Set down the full passage on the tight-binding analysis of perovskites below, word for word.

[EXTRACT TO READ]

Our tight-binding analysis focuses on the VBM and the CBM. The analysis becomes more straightforward if one concentrates on cubic symmetry and uses the symmetry analysis presented by Boyer-Richard et al.19. For cubic perovskites (space group Pm-3m) the VBM and CBM are situated at the R-point of the Brillouin zone, and one can restrict a tight-binding analysis to states at the R-point.

We apply a nearest neighbor tight-binding model with six parameters: the four effective atomic s and p energy levels of the M cation and the X anion, see Fig. 3c, and two hybridization strengths, between the M,s and X,p orbitals, and between the M,p and X,s orbitals, respectively. Interactions between M,s and X,s orbitals, and between M,p and X,p are symmetry forbidden at the R-point of a cubic perovskite, so we do not have to consider the corresponding hybridization strengths19. The energy levels of the halide ions, EX,s, EX,p, can be obtained from the DFT-calculated level spectra at the Γ-point or the R-point, by identifying halide states that are non-bonding in cubic perovskites. The remaining four parameters can then be calculated from the energy levels E1−4 in the DFT-calculated level spectrum at the R-point. For details, see the Methods Section. The dominant effect of spin-orbit-coupling (SOC) on the electronic structure stems from the SOC-induced p-level splitting on the M cation. We include this as an atomic parameter ΔSOC, where we use $$\Delta _{SOC}$$ of 1.65 eV and 0.60 eV for Pb and Sn, respectively23,51.

A graphical representation of the results of the tight-binding analysis at the R-point is given in Fig. 4a, b; the corresponding values of all relevant energy levels can be found in the Supplementary Table 3. In the following we use these results to analyze the trends in the VBM and CBM in case the halide anions or the metal cations are exchanged. We also discuss the influence of the structural variations in volume and distortions on the trends in these energies levels when the A cations are exchanged (Fig. 4c).

[/EXTRACT TO READ]
[RECORDED INFORMATION]

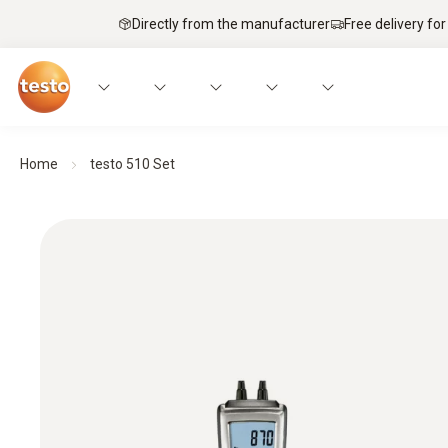
Directly from the manufacturer
Free delivery for
Home
testo 510 Set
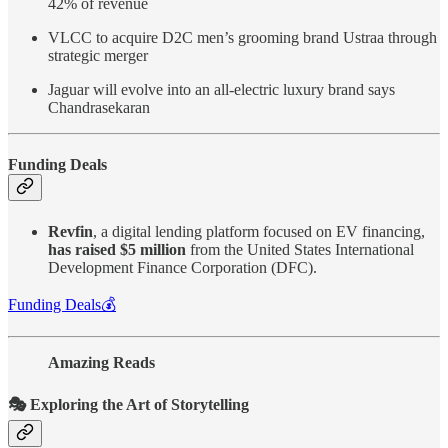
42% of revenue
VLCC to acquire D2C men’s grooming brand Ustraa through
strategic merger
Jaguar will evolve into an all-electric luxury brand says
Chandrasekaran
Funding Deals
Revfin
, a digital lending platform focused on EV financing,
has raised $5 million
from the United States International
Development Finance Corporation (DFC).
Funding Deals💰
Amazing Reads
🎭 Exploring the Art of Storytelling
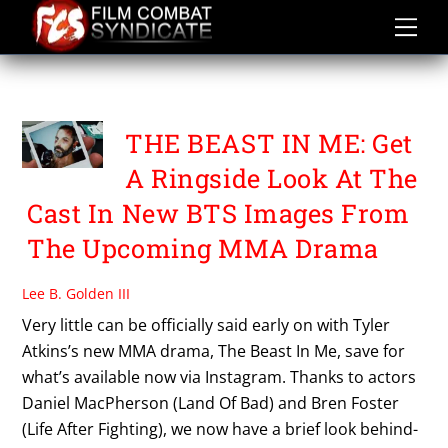
Skip
to
content
THE BEAST IN ME
THE BEAST IN ME: Get
A Ringside Look At The
Cast In New BTS Images From
The Upcoming MMA Drama
Lee B. Golden III
Very little can be officially said early on with Tyler
Atkins’s new MMA drama, The Beast In Me, save for
what’s available now via Instagram. Thanks to actors
Daniel MacPherson (Land Of Bad) and Bren Foster
(Life After Fighting), we now have a brief look behind-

[/RECORDED INFORMATION]

TASK OUTPUT.
Our tight-binding analysis focuses on the VBM and the CBM. The analysis becomes more straightforward if one concentrates on cubic symmetry and uses the symmetry analysis presented by Boyer-Richard et al.19. For cubic perovskites (space group Pm-3m) the VBM and CBM are situated at the R-point of the Brillouin zone, and one can restrict a tight-binding analysis to states at the R-point.

We apply a nearest neighbor tight-binding model with six parameters: the four effective atomic s and p energy levels of the M cation and the X anion, see Fig. 3c, and two hybridization strengths, between the M,s and X,p orbitals, and between the M,p and X,s orbitals, respectively. Interactions between M,s and X,s orbitals, and between M,p and X,p are symmetry forbidden at the R-point of a cubic perovskite, so we do not have to consider the corresponding hybridization strengths19. The energy levels of the halide ions, EX,s, EX,p, can be obtained from the DFT-calculated level spectra at the Γ-point or the R-point, by identifying halide states that are non-bonding in cubic perovskites. The remaining four parameters can then be calculated from the energy levels E1−4 in the DFT-calculated level spectrum at the R-point. For details, see the Methods Section. The dominant effect of spin-orbit-coupling (SOC) on the electronic structure stems from the SOC-induced p-level splitting on the M cation. We include this as an atomic parameter ΔSOC, where we use $$\Delta _{SOC}$$ of 1.65 eV and 0.60 eV for Pb and Sn, respectively23,51.

A graphical representation of the results of the tight-binding analysis at the R-point is given in Fig. 4a, b; the corresponding values of all relevant energy levels can be found in the Supplementary Table 3. In the following we use these results to analyze the trends in the VBM and CBM in case the halide anions or the metal cations are exchanged. We also discuss the influence of the structural variations in volume and distortions on the trends in these energies levels when the A cations are exchanged (Fig. 4c).